• [About this task]:
Reproduce the listing below word for word.

• [Data shown]:
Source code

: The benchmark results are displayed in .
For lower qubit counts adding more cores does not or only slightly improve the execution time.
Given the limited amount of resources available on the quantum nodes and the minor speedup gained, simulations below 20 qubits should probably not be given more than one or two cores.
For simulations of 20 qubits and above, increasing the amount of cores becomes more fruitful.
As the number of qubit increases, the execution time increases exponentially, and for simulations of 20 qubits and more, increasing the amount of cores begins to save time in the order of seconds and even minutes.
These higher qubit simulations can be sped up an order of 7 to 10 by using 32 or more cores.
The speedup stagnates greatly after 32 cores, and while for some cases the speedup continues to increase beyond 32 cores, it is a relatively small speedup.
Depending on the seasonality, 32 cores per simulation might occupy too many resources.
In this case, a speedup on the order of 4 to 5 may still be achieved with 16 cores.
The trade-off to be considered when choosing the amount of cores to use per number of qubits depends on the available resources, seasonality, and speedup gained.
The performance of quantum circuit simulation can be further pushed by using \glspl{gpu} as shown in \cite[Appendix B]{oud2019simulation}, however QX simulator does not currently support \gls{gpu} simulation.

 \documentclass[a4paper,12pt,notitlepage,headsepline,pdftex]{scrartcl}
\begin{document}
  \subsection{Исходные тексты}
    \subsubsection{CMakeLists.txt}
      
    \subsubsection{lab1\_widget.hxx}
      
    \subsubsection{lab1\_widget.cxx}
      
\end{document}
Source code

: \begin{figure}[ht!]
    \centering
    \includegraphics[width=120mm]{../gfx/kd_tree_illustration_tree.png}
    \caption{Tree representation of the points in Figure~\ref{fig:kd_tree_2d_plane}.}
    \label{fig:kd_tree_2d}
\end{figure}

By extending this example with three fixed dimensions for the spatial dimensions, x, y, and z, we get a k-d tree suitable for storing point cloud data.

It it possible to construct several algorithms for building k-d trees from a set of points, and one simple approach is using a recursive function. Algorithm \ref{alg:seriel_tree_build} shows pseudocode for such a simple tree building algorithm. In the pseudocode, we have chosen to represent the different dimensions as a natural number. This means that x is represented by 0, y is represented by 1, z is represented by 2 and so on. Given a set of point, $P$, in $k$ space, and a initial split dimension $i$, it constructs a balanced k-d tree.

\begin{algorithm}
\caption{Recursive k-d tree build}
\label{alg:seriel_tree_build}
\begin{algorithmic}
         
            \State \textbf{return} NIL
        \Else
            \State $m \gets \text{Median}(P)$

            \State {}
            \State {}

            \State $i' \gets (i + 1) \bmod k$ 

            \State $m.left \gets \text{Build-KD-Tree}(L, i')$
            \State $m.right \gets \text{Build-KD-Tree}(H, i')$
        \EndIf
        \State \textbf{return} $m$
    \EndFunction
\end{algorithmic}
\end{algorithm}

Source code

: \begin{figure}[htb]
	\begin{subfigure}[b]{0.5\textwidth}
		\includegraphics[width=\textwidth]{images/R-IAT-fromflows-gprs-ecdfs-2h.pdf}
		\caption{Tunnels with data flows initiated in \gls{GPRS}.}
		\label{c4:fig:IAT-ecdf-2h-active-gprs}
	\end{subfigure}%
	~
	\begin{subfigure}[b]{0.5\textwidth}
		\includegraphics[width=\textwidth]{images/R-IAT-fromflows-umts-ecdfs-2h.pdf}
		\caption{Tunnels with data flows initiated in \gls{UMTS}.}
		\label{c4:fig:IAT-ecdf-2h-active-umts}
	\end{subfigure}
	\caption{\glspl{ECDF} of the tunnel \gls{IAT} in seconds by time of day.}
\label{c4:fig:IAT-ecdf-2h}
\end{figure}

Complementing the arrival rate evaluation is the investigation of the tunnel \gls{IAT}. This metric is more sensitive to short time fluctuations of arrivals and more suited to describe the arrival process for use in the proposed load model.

• [Task solution]:
Source code

: The benchmark results are displayed in .
For lower qubit counts adding more cores does not or only slightly improve the execution time.
Given the limited amount of resources available on the quantum nodes and the minor speedup gained, simulations below 20 qubits should probably not be given more than one or two cores.
For simulations of 20 qubits and above, increasing the amount of cores becomes more fruitful.
As the number of qubit increases, the execution time increases exponentially, and for simulations of 20 qubits and more, increasing the amount of cores begins to save time in the order of seconds and even minutes.
These higher qubit simulations can be sped up an order of 7 to 10 by using 32 or more cores.
The speedup stagnates greatly after 32 cores, and while for some cases the speedup continues to increase beyond 32 cores, it is a relatively small speedup.
Depending on the seasonality, 32 cores per simulation might occupy too many resources.
In this case, a speedup on the order of 4 to 5 may still be achieved with 16 cores.
The trade-off to be considered when choosing the amount of cores to use per number of qubits depends on the available resources, seasonality, and speedup gained.
The performance of quantum circuit simulation can be further pushed by using \glspl{gpu} as shown in \cite[Appendix B]{oud2019simulation}, however QX simulator does not currently support \gls{gpu} simulation.

 \documentclass[a4paper,12pt,notitlepage,headsepline,pdftex]{scrartcl}
\begin{document}
  \subsection{Исходные тексты}
    \subsubsection{CMakeLists.txt}
      
    \subsubsection{lab1\_widget.hxx}
      
    \subsubsection{lab1\_widget.cxx}
      
\end{document}
Source code

: \begin{figure}[ht!]
    \centering
    \includegraphics[width=120mm]{../gfx/kd_tree_illustration_tree.png}
    \caption{Tree representation of the points in Figure~\ref{fig:kd_tree_2d_plane}.}
    \label{fig:kd_tree_2d}
\end{figure}

By extending this example with three fixed dimensions for the spatial dimensions, x, y, and z, we get a k-d tree suitable for storing point cloud data.

It it possible to construct several algorithms for building k-d trees from a set of points, and one simple approach is using a recursive function. Algorithm \ref{alg:seriel_tree_build} shows pseudocode for such a simple tree building algorithm. In the pseudocode, we have chosen to represent the different dimensions as a natural number. This means that x is represented by 0, y is represented by 1, z is represented by 2 and so on. Given a set of point, $P$, in $k$ space, and a initial split dimension $i$, it constructs a balanced k-d tree.

\begin{algorithm}
\caption{Recursive k-d tree build}
\label{alg:seriel_tree_build}
\begin{algorithmic}
         
            \State \textbf{return} NIL
        \Else
            \State $m \gets \text{Median}(P)$

            \State {}
            \State {}

            \State $i' \gets (i + 1) \bmod k$ 

            \State $m.left \gets \text{Build-KD-Tree}(L, i')$
            \State $m.right \gets \text{Build-KD-Tree}(H, i')$
        \EndIf
        \State \textbf{return} $m$
    \EndFunction
\end{algorithmic}
\end{algorithm}

Source code

: \begin{figure}[htb]
	\begin{subfigure}[b]{0.5\textwidth}
		\includegraphics[width=\textwidth]{images/R-IAT-fromflows-gprs-ecdfs-2h.pdf}
		\caption{Tunnels with data flows initiated in \gls{GPRS}.}
		\label{c4:fig:IAT-ecdf-2h-active-gprs}
	\end{subfigure}%
	~
	\begin{subfigure}[b]{0.5\textwidth}
		\includegraphics[width=\textwidth]{images/R-IAT-fromflows-umts-ecdfs-2h.pdf}
		\caption{Tunnels with data flows initiated in \gls{UMTS}.}
		\label{c4:fig:IAT-ecdf-2h-active-umts}
	\end{subfigure}
	\caption{\glspl{ECDF} of the tunnel \gls{IAT} in seconds by time of day.}
\label{c4:fig:IAT-ecdf-2h}
\end{figure}

Complementing the arrival rate evaluation is the investigation of the tunnel \gls{IAT}. This metric is more sensitive to short time fluctuations of arrivals and more suited to describe the arrival process for use in the proposed load model.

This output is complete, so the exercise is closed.